“Touchstones for Conversations” comes from the Center for Courage and Renewal by way of Leadership Education at Duke Divinity School. The list includes several helpful “touchstones” useful in determining your church’s guidelines for Courageous Conversations.
Come to this work with 100 percent of yourself.
This means two things: be as present to this work as we can be, and bring all of who we are here – our joys and successes, as well as our fears and failings.
Extend & receive welcome.
We all learn most efficiently in spaces that are welcome us. Know that you are welcome, that you belong and extend this welcome and hospitality to others.
Share the air.
Pay attention to how much of the group time you take. Every voice is important and no single voice ought to dominate.
Speak for self.
Not everyone in the group has the same gifts or limits, the same beliefs or opinions, the same experience or calling. All any of us can do is speak with integrity from the heart of who we are as individuals. So, instead of using “we” statements, employ “I” statements.
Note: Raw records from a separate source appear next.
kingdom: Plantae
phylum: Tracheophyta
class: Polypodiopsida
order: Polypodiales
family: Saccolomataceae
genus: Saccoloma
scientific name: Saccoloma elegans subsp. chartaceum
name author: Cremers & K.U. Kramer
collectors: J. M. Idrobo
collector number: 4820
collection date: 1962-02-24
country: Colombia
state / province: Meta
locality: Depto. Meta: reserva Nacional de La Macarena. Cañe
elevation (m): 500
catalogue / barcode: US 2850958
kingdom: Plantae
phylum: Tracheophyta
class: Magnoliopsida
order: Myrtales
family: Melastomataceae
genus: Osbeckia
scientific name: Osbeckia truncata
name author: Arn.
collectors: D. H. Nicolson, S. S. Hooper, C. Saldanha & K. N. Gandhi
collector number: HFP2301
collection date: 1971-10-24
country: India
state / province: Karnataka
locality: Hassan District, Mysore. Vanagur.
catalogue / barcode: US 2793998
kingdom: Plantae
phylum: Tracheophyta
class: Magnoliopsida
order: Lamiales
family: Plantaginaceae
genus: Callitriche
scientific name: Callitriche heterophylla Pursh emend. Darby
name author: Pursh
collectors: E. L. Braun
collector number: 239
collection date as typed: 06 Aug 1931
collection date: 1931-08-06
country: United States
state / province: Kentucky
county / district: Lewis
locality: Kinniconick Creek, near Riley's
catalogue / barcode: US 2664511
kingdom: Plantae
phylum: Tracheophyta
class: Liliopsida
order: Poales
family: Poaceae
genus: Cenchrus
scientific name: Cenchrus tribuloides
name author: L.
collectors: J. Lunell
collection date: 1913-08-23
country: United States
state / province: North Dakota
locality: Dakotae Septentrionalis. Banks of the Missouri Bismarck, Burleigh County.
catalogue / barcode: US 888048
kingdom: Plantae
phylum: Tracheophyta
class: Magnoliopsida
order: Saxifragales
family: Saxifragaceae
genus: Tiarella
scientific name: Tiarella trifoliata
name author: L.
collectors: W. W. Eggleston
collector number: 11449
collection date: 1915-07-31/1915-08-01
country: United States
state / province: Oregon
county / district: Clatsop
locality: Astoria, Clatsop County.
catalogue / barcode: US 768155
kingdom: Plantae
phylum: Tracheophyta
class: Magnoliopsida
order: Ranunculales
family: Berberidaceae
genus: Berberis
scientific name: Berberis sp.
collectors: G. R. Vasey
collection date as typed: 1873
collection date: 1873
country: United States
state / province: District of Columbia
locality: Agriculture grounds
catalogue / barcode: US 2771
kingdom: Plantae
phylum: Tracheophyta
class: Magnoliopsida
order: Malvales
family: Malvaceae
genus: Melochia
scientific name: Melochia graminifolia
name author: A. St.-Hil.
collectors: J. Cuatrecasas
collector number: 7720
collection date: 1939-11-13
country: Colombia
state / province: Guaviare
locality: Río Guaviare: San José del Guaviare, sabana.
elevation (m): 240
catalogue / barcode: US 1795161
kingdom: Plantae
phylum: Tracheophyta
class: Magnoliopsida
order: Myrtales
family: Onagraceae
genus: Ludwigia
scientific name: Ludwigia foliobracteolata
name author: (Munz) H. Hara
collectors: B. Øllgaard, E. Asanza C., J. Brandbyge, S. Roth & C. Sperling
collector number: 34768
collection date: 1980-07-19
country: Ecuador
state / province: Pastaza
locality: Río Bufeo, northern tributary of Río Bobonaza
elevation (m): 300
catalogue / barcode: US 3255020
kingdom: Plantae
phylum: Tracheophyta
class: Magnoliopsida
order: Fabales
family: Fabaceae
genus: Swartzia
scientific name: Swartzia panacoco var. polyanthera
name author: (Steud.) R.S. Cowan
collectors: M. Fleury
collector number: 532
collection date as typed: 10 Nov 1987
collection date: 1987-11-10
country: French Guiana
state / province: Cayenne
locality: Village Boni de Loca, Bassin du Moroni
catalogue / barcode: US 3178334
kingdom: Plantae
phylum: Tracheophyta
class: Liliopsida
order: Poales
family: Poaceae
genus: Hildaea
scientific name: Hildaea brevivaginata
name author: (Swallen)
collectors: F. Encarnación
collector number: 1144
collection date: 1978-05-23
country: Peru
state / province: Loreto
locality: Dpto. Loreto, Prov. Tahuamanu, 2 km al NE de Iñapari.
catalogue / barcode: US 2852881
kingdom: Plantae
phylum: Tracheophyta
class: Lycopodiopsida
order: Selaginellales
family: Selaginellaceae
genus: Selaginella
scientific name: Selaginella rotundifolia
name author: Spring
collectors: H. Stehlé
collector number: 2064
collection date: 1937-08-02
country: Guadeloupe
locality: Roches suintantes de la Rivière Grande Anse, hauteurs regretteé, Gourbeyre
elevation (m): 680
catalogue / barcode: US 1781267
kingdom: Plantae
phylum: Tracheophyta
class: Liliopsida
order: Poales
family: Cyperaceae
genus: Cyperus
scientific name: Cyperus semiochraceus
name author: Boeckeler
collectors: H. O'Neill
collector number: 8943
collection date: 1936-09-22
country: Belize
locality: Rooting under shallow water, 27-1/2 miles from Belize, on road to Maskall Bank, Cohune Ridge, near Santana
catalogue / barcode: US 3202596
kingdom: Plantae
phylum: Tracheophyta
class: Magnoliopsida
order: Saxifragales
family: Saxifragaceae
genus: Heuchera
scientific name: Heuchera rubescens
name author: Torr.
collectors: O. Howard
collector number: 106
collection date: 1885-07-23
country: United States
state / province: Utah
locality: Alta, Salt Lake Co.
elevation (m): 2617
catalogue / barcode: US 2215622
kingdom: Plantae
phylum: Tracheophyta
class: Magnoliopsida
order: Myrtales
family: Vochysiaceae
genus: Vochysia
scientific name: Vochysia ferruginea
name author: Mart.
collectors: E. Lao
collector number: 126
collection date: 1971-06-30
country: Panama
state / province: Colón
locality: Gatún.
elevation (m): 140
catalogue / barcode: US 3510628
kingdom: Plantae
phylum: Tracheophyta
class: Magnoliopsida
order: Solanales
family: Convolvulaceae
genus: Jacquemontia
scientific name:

When the going get rough, turn to wonder.
When you find yourself disagreeing with another, becoming judgmental, wanting to set the other straight, or becoming defensive, ask a question.
Listen to Silence.
Silence is a rare gift in our busy worlds. Allow silence to be another member of the group.
Attend to yourself and your own learning.
We learn from others, of course. But as we share time together, we will have many opportunities in which we can learn from our own selves. Pay close attention to your own words and reactions, and you can be your own best teacher.
Honor each other’s vulnerability.
To share our vocation and lives with another requires a certain degree of trust and self-disclosure. Let us hole one another in prayer and what is shared in confidence.
Attend to joy.
We will celebrate every gift of beauty, laughter and life by not taking ourselves too seriously. We will remember that “angels can fly because they take themselves so lightly.” (G.K. Chesterton)
Believe that it is possible to emerge from this work refreshed, surprised and less burdened than when we came.
Expect that our work together can provide for renewal, refreshment and helpful perspectives for the work at hand.
Adapted with permission from the Center for Courage and Renewal by way of Leadership Education at Duke Divinity.